Y quisiera llamar la atención sobre esto. El problema de la atención no aparece cuando se nos olvida algo, o cuando nos damos cuenta de que hemos sido muy despistados con tal o cual asunto, o cuando alguien nos llama la atención por no haber hecho tal o cual tarea. El Déficit está ahí de forma permanente, con lo que no es necesario  esperar a “meter la gamba” para que los afectados identifiquemos el problema. Ya estamos demasiado ocupados con nuestro pensamiento “emm… emm… emm…” a cada momento que pasa. ¿Sabéis estas veces que sales de tu casa y justo al cerrar la puerta te invade una horrible sensación de que “se me olvida algo”? Bien: Imagina tener esa sensación casi todo el tiempo. Va y viene, pero en términos generales se podría decir que siempre está ahí.

Es fácil suponer que eso puede causar estrés, lo que tal vez tenga relación con el hecho de que un buen porcentaje de los adultos con Déficit de Atención acaban por tener problemas con drogas, además de tener una trayectoria laboral más inestable y sufrir más divorcios que la media. Estoy seguro de que esto está relacionado directamente con el hecho de que la gente que nos rodea no comprende qué nos pasa exactamente (si es que nos pasa algo). Ahí puede estar la clave: “Si es que nos pasa algo”. En tanto organizaciones, profesionales, etc. sigan tratando el TDAH como un problema infantil, como una farsa inventada por los laboratorios farmacéuticos, o como una mera curiosidad en lugar de como una patología cerebral, jamás entenderá el gran público cómo es vivir con Déficit de Atención, que es algo que se debe tener en cuenta y que los afectados nos sentimos mucho más seguros de nosotros mismos, con más confianza en conseguir hacer las cosas bien, si la gente que nos rodea tiene en consideración que ese problema está ahí.

Cualquiera puede tener un despiste.
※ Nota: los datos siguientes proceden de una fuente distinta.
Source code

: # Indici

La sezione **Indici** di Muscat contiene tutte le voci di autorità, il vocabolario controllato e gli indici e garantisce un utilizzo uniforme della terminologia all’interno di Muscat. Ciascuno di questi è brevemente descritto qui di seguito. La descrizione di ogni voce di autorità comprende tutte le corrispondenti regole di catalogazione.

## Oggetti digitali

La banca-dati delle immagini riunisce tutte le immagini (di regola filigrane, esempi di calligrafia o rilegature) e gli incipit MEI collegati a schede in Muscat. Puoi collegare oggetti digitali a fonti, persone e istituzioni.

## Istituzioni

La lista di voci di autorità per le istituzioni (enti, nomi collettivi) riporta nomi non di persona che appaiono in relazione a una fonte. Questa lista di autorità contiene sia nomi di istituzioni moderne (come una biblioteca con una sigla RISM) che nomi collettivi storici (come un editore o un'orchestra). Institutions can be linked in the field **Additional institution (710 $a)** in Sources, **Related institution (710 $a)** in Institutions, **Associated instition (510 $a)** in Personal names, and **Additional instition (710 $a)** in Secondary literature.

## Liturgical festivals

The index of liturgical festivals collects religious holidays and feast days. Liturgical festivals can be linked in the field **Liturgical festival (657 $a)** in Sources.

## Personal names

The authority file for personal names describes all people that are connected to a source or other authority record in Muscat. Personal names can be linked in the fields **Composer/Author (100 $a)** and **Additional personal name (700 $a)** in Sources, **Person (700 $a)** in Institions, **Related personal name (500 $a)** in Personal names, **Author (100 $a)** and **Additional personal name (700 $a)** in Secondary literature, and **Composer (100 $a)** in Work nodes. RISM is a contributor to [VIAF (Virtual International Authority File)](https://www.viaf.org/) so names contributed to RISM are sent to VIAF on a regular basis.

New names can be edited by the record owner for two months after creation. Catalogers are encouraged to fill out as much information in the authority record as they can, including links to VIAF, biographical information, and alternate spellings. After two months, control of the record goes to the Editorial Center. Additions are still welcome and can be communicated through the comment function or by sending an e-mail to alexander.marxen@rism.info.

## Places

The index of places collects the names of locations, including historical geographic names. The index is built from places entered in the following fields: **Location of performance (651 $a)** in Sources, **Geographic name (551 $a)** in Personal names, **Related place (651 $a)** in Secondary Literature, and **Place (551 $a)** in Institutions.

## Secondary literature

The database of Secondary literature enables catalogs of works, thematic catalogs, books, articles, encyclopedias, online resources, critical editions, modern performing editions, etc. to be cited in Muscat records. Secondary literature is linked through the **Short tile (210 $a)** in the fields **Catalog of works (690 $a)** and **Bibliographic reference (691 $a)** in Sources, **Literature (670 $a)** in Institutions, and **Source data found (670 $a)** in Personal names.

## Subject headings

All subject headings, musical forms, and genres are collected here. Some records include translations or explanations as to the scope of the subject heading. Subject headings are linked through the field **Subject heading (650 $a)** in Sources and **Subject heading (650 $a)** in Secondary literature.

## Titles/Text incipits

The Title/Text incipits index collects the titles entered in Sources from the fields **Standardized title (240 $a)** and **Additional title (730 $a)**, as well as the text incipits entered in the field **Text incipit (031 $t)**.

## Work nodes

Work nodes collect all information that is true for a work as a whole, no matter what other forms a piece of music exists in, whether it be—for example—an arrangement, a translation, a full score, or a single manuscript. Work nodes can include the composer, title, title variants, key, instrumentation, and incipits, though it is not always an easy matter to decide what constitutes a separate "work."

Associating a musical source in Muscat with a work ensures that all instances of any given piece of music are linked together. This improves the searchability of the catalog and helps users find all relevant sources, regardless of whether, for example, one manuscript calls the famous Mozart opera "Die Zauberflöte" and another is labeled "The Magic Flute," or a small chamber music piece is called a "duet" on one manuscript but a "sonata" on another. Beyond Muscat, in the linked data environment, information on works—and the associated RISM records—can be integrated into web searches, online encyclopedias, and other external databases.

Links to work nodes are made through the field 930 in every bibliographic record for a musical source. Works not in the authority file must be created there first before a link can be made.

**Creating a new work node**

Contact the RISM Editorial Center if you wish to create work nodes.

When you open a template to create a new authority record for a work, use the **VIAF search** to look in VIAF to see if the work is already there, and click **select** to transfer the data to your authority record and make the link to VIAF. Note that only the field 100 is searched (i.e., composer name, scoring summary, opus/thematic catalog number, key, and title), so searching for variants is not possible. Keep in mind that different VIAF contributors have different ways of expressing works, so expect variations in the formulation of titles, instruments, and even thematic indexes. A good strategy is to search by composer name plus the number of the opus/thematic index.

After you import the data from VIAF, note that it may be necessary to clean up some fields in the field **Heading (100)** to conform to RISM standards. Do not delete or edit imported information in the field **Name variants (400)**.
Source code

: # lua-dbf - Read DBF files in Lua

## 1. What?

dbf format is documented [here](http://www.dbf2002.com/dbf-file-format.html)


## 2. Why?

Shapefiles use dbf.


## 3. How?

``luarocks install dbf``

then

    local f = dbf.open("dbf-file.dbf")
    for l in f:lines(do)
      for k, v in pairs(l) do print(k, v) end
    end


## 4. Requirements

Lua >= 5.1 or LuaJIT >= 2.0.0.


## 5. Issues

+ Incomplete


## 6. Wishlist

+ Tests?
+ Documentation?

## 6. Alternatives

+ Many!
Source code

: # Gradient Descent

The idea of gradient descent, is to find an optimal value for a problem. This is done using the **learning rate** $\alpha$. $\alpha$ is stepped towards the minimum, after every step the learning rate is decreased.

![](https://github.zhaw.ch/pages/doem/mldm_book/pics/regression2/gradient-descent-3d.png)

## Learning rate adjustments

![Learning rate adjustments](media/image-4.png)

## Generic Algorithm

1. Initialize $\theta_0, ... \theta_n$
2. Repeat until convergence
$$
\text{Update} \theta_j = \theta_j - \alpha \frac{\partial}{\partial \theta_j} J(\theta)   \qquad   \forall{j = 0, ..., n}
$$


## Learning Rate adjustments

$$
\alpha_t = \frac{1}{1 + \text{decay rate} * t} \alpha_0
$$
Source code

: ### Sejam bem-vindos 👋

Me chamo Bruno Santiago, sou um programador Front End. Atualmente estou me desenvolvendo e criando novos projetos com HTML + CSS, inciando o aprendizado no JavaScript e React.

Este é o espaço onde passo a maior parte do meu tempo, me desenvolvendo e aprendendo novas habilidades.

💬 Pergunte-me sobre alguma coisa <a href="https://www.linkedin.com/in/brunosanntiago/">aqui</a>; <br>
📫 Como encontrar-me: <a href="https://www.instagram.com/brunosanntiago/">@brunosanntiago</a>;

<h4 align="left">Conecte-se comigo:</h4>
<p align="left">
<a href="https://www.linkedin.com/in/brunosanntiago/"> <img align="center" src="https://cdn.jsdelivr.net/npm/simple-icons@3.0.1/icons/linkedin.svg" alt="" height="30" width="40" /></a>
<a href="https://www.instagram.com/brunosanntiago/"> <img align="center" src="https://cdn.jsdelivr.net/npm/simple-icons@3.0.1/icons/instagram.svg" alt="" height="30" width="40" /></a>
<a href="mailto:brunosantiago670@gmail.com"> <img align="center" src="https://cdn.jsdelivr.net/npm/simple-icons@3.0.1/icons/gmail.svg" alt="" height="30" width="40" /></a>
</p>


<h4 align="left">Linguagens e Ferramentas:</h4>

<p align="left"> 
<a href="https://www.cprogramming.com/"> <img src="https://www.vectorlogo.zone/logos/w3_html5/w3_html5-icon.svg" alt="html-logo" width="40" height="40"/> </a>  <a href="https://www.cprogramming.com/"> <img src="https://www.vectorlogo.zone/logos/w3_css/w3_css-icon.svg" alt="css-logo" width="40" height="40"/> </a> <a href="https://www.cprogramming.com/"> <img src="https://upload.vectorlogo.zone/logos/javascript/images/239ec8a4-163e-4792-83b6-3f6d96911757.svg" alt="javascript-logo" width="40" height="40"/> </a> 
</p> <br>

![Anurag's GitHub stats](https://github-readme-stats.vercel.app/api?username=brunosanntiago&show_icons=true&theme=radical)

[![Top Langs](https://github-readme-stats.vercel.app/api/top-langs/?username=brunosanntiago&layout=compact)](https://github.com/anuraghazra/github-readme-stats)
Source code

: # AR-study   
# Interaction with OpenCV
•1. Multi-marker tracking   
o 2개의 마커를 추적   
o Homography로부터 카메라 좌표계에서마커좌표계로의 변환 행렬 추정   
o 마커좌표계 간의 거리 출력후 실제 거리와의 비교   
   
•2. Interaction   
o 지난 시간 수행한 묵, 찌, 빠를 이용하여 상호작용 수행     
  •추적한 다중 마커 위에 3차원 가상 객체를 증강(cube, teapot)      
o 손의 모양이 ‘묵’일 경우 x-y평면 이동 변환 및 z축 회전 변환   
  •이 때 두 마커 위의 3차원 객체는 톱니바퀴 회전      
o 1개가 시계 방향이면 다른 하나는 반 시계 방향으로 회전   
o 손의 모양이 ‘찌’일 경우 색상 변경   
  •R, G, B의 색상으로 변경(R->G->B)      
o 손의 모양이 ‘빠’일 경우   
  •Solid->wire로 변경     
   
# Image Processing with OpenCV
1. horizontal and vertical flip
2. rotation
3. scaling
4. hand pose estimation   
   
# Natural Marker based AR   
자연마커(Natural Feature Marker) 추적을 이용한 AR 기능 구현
Cualquiera puede necesitar organizarse un poco. Quién no ha entrado en una habitación para preguntarse qué tenía que hacer ahí. Quién no ha tenido un despiste. Quién no puede ser olvidadizo. Quién no se ha sentido alguna vez aburrido y con ganas de cambiar de aires. El problema no es ese. Eso puede resultar hasta gracioso en un momento dado, como cuando te presentas en el baño con un plato de macarrones y reírte de lo absurdo que pareces delante del espejo. El problema no es ese, ese pequeño reguero de despistes que cualquiera deja tras de sí en su día a día. El problema es que toda tu vida sea un gran despiste, un gran agobio, un gran “se me olvida algo” permanente bajo órdenes de un cerebro que no sabe comportarse de otra manera.

Por cierto… Sí: Como buen TDAH, he necesitado repasar tres o cuatro veces y a trompicones el título de esta entrada para asegurarme de que no me hago un lío con los números.